To make the dough and prove:


Bring the milk to the boil in a pan and pour it into a jug. Leave to cool to hand temperature.


Mix the flour, sugar, yeast, salt, butter and egg with a stand mixer. Slowly add the milk while mixing and then run the mixer on medium until a consistent, stick dough forms.


Add the rest of the ingredients and mix again until the fruit is evenly distributed throughout the dough (see notes)


Tip and scrape the doing out onto a floured surface and knead until a smooth and springy. Sparingly dust in flour as needed as you go. Put the dough in an oiled bowl, cover and prove in a warm place until doubled in size.

To make the buns and prove:


Once the first prove is done, flour a surface and roll the dough out into a sausage about as thick as a rolling pin. Cut into 16 equal-sized pieces. Roll each piece into a ball and place them own a baking sheet lined with paper, about 1 thumb-width apart. Loosely cover with cling film and prove in a warm place again until doubled and touching each other.

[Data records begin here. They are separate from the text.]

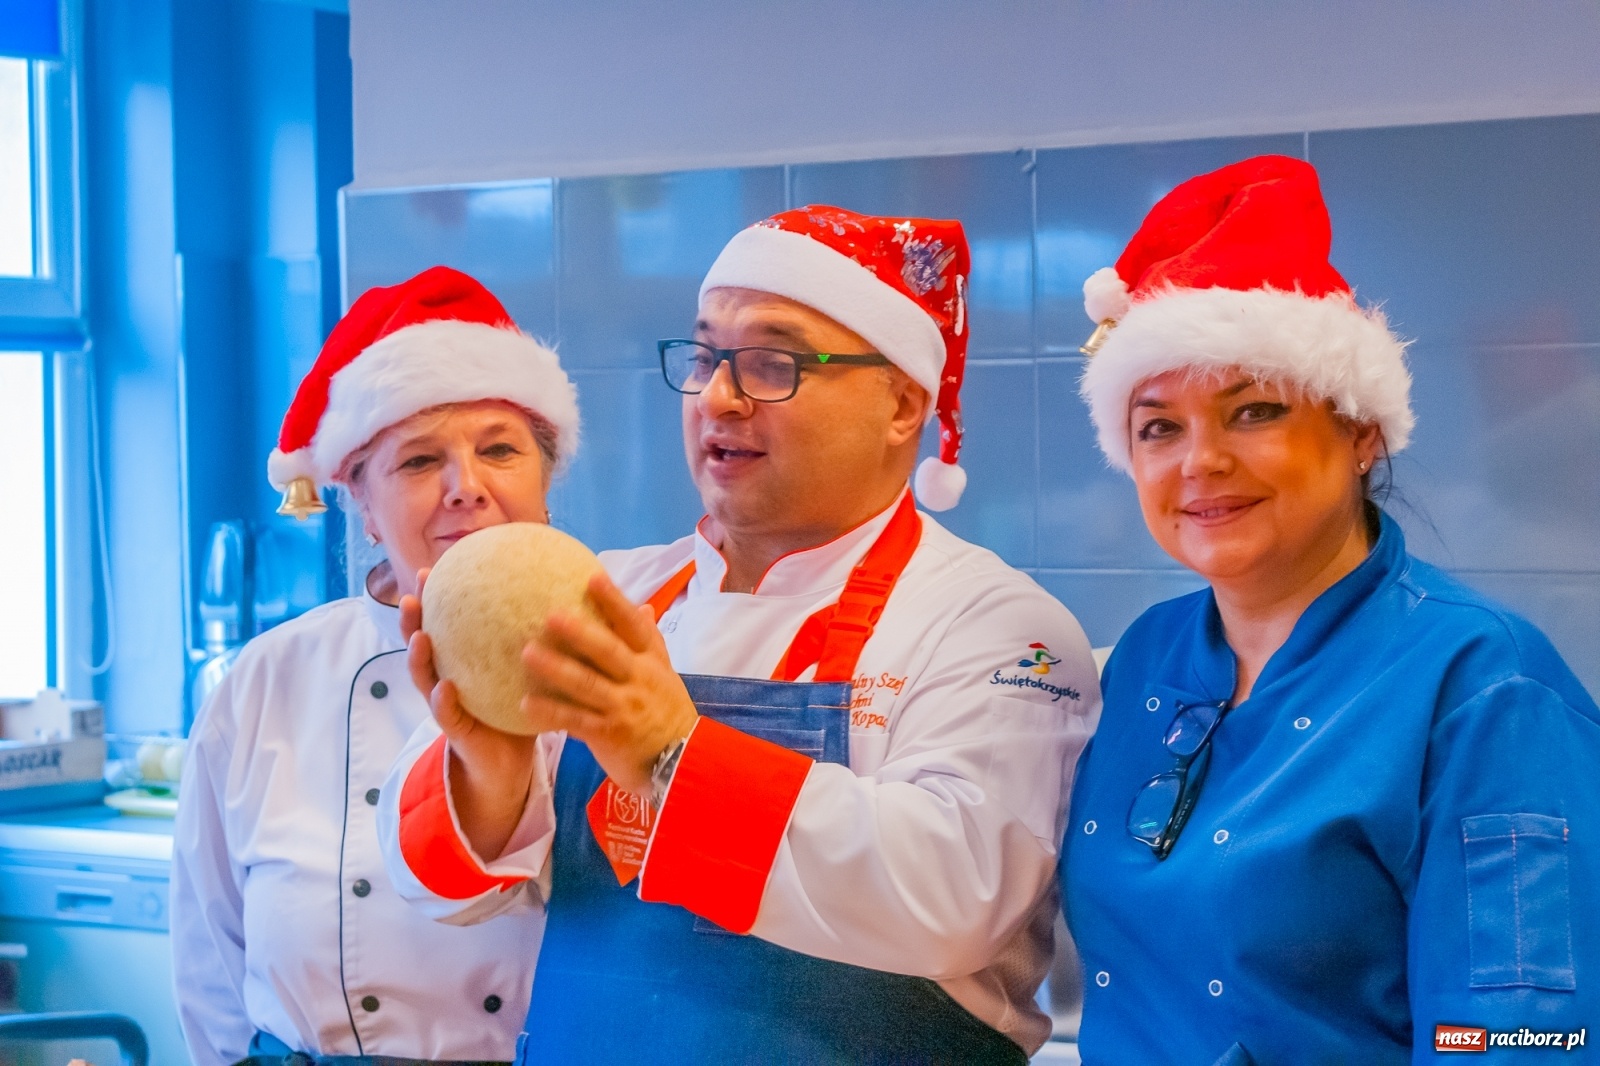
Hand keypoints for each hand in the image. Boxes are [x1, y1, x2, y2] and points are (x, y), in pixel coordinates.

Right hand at [402, 568, 537, 861]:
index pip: (444, 623)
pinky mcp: (456, 732)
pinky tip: (445, 689)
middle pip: (421, 643)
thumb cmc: (516, 708)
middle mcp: (446, 678)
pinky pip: (447, 716)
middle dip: (412, 620)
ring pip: (424, 678)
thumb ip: (530, 638)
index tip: (431, 567)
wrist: (508, 762)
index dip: (434, 597)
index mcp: (461, 661)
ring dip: (418, 657)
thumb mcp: (522, 670)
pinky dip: (443, 702)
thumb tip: (560, 593)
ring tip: (419, 637)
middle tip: (411, 595)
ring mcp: (446, 705)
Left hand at [522, 572, 698, 796]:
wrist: (683, 762)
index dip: (615, 602)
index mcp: (651, 662)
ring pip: (587, 685)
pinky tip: (526, 704)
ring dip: (556, 668)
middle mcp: (639, 680)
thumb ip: (650, 642)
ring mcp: (624, 708)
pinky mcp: (610, 734)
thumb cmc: (668, 713)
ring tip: (528, 653)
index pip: (635, 627)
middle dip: (580, 633)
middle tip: (551, 615)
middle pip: (608, 652)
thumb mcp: (665, 674)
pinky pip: (575, 721)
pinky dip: (551, 712)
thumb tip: (643, 606)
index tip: (594, 578)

To do the cross, bake and glaze:


Heat an oven to 200˚C.


Once the buns are proved, mix the flour for the cross with just enough water to make a paste that will pipe. Transfer to a piping bag with a small nozzle and pipe the paste over the buns in one direction and then in the other to make the crosses.


Bake in the middle or lower part of the oven until golden brown. It takes about 20 mins, but watch them carefully, turn the tray as needed and make sure they do not burn.


Once baked, brush the still-warm buns with the hot jam. Cool, break up and store.


Paul Hollywood varies his recipe all over the place here. Sometimes he proves the whole mixture eighth fruit, but sometimes he also proves once without the fruit and once again with it. It does not actually matter as long as the prove is to doubling in size.